- _The task_: Select each line below that contains the string "province", and copy those lines.

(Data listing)
* START *

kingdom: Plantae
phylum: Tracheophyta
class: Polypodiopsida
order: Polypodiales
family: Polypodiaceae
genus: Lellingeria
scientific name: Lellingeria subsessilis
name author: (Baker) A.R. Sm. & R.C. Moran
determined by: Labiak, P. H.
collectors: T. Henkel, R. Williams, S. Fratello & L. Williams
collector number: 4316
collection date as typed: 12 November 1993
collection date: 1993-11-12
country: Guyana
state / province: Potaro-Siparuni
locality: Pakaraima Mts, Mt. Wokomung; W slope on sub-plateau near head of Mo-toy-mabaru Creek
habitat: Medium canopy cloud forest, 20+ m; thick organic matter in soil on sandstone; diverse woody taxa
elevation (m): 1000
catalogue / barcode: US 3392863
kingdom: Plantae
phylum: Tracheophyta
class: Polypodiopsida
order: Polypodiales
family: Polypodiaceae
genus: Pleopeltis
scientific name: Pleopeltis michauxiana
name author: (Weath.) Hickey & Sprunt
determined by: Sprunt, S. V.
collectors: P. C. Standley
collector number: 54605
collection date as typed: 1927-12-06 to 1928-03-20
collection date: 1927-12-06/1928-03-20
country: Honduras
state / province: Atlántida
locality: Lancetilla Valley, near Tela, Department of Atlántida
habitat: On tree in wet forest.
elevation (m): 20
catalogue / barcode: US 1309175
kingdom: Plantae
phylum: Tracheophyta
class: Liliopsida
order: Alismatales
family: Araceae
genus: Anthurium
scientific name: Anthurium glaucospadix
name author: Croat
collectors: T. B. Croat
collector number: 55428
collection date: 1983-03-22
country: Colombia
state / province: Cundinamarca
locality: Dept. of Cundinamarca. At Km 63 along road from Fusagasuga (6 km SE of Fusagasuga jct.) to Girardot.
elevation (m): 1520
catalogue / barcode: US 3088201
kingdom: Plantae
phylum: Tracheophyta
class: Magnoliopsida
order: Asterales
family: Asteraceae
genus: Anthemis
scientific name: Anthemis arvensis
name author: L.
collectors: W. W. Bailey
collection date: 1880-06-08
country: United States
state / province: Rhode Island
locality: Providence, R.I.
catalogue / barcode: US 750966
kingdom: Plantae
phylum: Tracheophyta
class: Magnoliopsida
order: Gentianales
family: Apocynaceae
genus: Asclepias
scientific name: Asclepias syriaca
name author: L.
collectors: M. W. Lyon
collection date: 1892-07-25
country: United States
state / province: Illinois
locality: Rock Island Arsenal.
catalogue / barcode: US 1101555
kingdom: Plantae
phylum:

* END *

- _Exercise result_:
state / province: Potaro-Siparuni
state / province: Atlántida
state / province: Cundinamarca
state / province: Rhode Island
state / province: Illinois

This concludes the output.